--- Material for this exercise ---
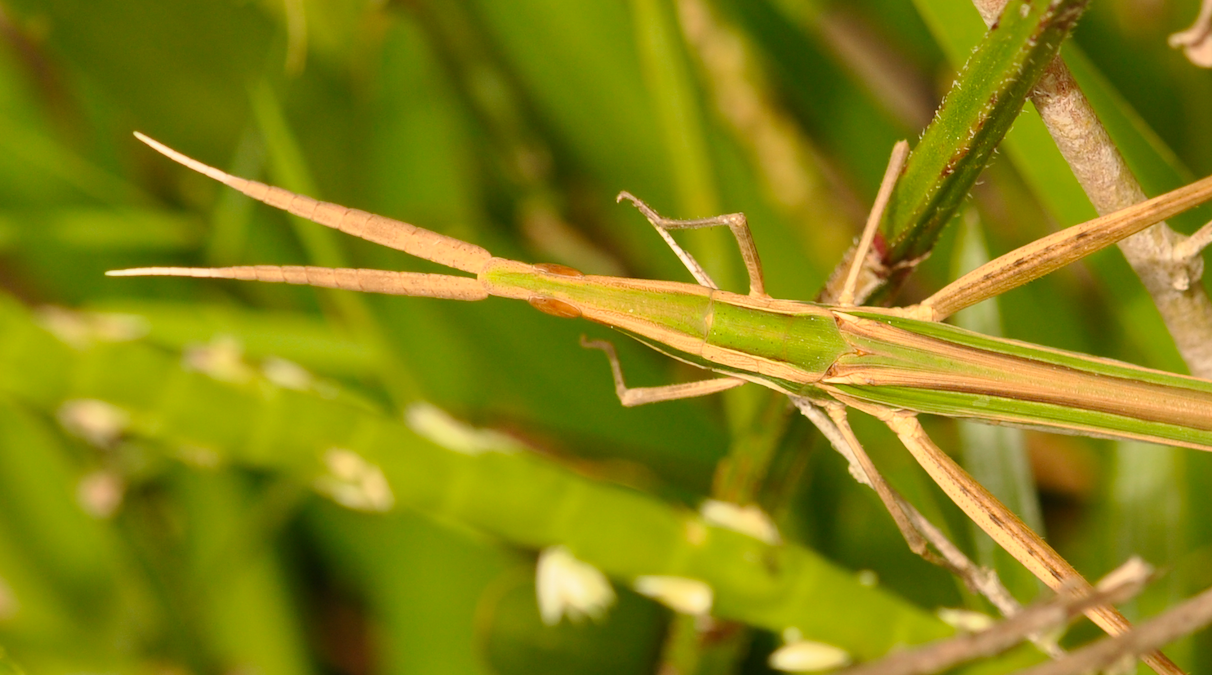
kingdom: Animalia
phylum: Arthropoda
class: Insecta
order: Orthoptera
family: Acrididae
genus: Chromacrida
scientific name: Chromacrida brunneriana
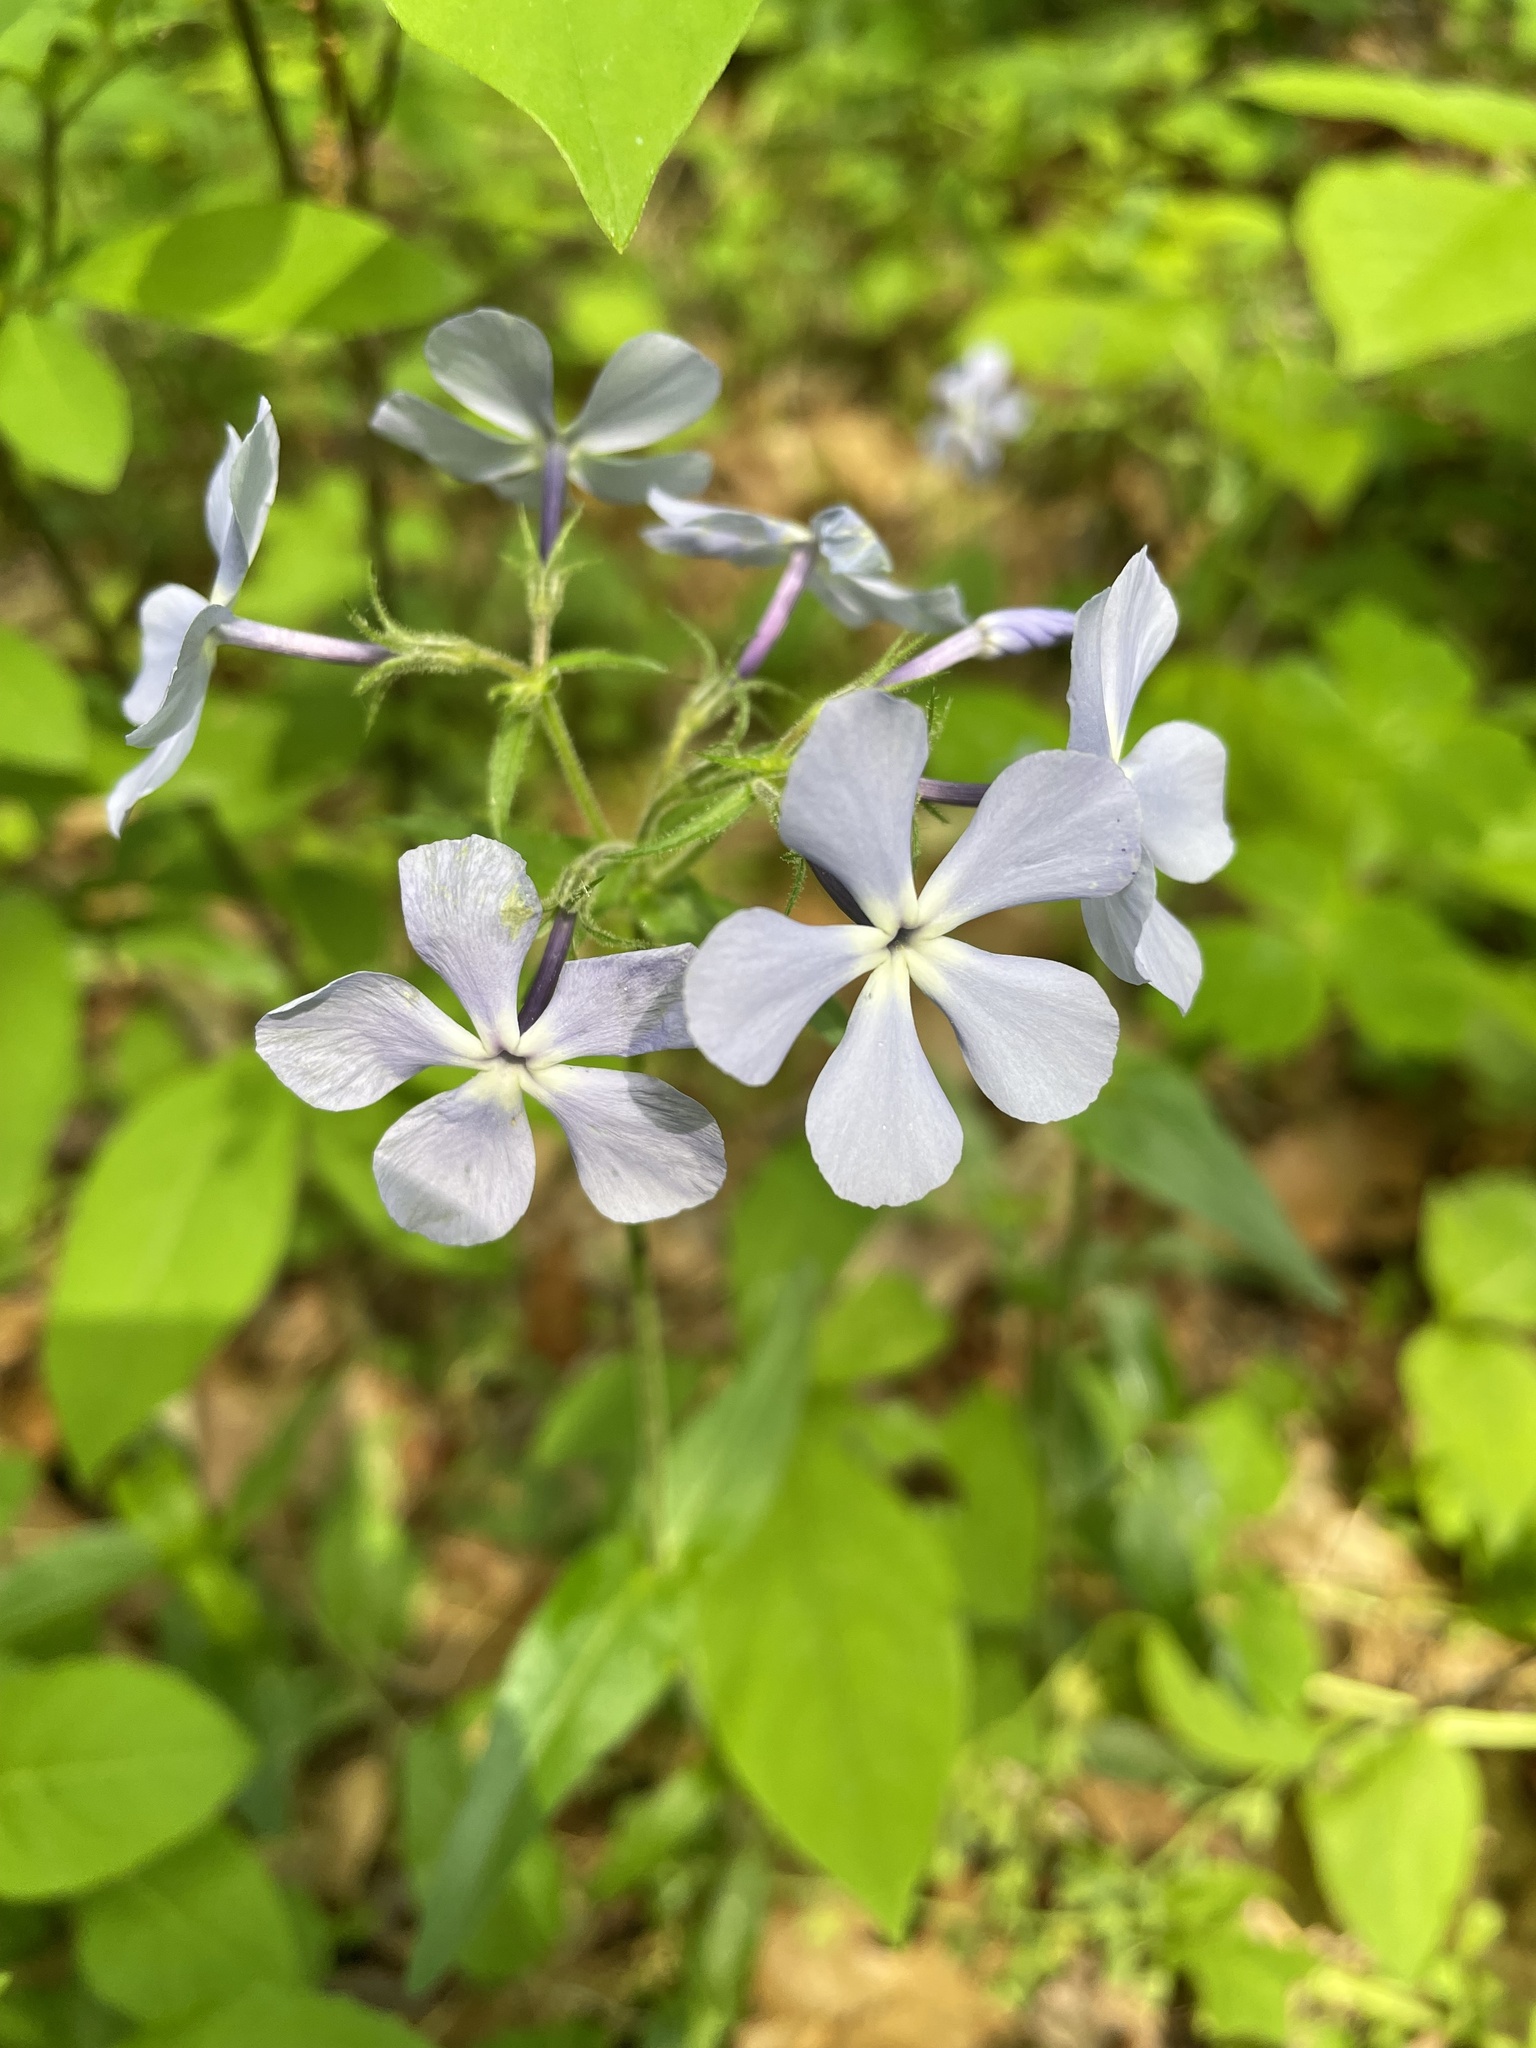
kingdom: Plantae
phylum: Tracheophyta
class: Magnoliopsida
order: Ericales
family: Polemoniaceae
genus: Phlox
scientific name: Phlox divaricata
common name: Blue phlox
---
--- Material for this exercise ---
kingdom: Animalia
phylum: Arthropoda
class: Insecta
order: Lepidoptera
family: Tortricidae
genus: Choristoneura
---
--- Material for this exercise ---
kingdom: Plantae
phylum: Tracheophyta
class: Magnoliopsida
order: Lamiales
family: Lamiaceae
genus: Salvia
---
Transcribe the rows above, beginning with the line that contains "order: Ericales" and continuing through the line that contains "common name: Blue phlox", both included.

The solution
order: Ericales
family: Polemoniaceae
genus: Phlox
scientific name: Phlox divaricata
common name: Blue phlox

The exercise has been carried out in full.